- Supplied data -
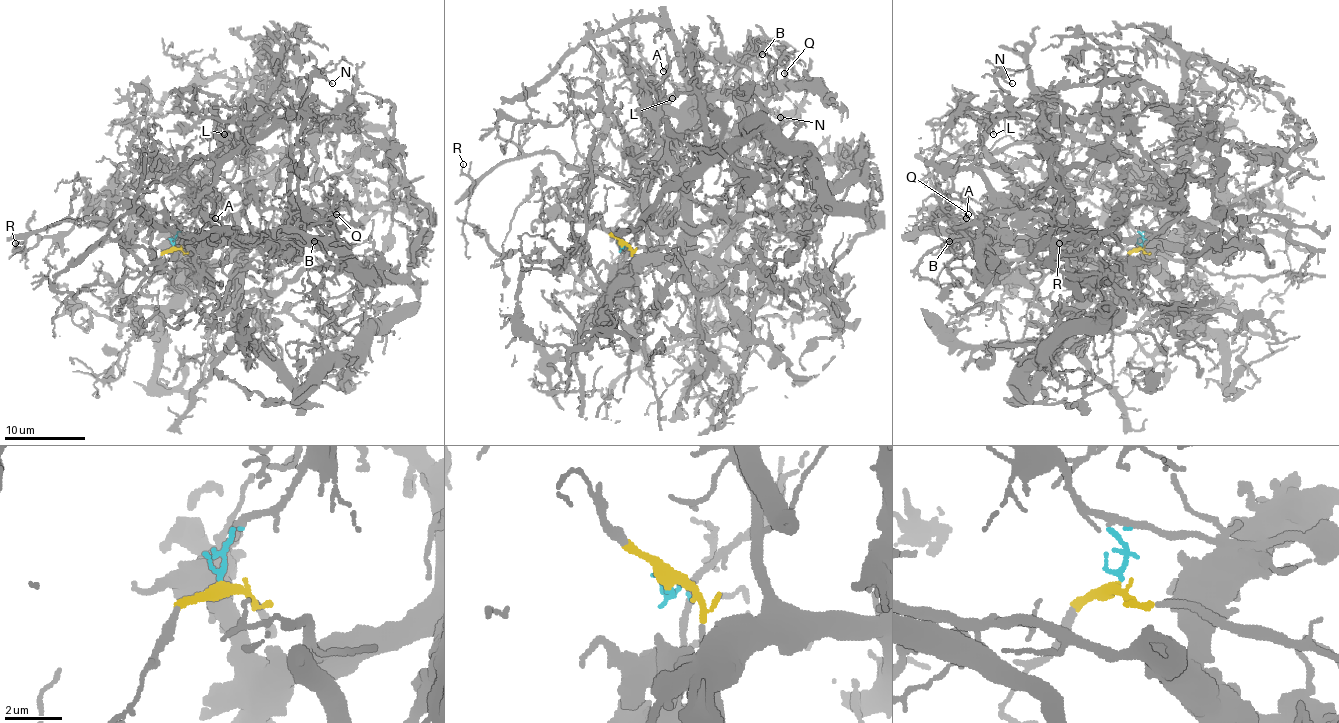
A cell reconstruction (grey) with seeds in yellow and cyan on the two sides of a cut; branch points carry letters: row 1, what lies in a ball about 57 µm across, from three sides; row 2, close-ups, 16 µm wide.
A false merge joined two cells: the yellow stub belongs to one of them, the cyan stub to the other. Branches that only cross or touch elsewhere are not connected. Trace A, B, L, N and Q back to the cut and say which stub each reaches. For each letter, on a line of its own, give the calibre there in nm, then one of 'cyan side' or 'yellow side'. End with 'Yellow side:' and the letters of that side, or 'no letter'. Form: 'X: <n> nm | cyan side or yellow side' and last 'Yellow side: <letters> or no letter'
--
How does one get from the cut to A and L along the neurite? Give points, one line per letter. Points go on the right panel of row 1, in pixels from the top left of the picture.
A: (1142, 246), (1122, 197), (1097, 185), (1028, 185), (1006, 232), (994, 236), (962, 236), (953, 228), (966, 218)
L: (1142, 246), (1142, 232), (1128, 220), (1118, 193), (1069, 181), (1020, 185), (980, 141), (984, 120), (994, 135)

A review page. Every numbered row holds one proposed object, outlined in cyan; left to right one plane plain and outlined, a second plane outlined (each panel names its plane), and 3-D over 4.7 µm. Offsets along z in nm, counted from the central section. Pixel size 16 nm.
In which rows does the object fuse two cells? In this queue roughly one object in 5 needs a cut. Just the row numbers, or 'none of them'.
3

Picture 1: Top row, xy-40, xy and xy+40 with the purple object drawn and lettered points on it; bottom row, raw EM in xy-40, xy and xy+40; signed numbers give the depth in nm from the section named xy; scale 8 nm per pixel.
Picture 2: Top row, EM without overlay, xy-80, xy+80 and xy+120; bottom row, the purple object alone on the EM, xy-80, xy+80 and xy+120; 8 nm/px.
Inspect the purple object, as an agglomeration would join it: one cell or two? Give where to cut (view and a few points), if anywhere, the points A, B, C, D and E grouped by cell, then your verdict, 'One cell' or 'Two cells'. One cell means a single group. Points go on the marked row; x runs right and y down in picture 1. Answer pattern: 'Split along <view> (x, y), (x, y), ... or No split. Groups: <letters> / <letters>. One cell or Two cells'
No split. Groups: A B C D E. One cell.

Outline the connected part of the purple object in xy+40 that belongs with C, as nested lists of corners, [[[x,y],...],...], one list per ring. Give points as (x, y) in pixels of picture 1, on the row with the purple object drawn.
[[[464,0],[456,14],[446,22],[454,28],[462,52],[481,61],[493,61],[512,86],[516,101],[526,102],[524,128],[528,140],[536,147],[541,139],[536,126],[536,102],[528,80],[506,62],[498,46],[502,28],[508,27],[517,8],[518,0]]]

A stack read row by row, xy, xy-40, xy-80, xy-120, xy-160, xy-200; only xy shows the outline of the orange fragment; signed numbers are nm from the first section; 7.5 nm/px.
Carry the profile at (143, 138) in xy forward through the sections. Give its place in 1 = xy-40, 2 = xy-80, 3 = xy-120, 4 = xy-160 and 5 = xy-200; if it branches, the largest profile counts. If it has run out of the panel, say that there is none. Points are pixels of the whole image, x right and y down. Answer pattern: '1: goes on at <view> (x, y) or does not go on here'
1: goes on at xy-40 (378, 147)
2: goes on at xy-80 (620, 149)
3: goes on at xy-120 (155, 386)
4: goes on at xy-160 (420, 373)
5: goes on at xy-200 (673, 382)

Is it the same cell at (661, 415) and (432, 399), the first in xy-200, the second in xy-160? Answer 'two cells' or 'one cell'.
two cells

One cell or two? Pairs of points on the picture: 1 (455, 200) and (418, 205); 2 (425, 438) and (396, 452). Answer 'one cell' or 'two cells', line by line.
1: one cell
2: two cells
--
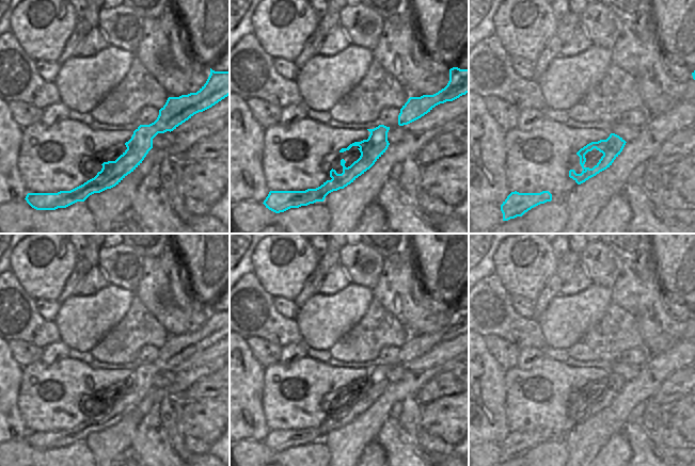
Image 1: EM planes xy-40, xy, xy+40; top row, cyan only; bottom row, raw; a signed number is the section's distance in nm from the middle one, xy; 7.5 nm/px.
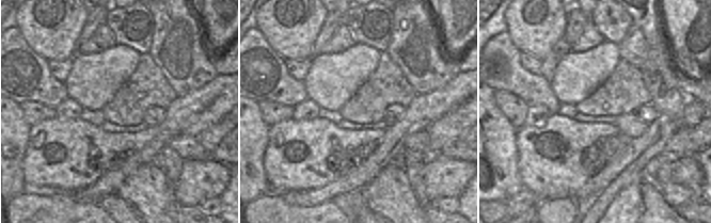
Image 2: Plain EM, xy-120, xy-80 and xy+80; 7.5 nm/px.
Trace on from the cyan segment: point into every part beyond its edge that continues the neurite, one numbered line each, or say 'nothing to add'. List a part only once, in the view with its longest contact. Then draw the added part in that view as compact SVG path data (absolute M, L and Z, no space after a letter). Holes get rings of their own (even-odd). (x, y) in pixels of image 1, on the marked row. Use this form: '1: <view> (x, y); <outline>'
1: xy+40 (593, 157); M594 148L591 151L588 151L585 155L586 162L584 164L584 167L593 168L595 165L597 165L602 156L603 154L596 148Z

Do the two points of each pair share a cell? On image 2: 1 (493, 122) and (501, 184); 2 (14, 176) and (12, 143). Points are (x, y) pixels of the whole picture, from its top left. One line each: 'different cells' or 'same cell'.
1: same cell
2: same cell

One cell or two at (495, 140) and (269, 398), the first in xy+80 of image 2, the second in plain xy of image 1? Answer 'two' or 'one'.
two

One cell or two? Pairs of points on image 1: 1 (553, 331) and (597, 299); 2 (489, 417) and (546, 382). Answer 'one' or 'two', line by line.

- Task statement -
Where does the word "bottom" occur in the records? Return every line that holds it.

- Solution to this exercise -
Picture 1: Top row, xy-40, xy and xy+40 with the purple object drawn and lettered points on it; bottom row, raw EM in xy-40, xy and xy+40; signed numbers give the depth in nm from the section named xy; scale 8 nm per pixel.
Picture 2: Top row, EM without overlay, xy-80, xy+80 and xy+120; bottom row, the purple object alone on the EM, xy-80, xy+80 and xy+120; 8 nm/px.
Image 1: EM planes xy-40, xy, xy+40; top row, cyan only; bottom row, raw; a signed number is the section's distance in nm from the middle one, xy; 7.5 nm/px.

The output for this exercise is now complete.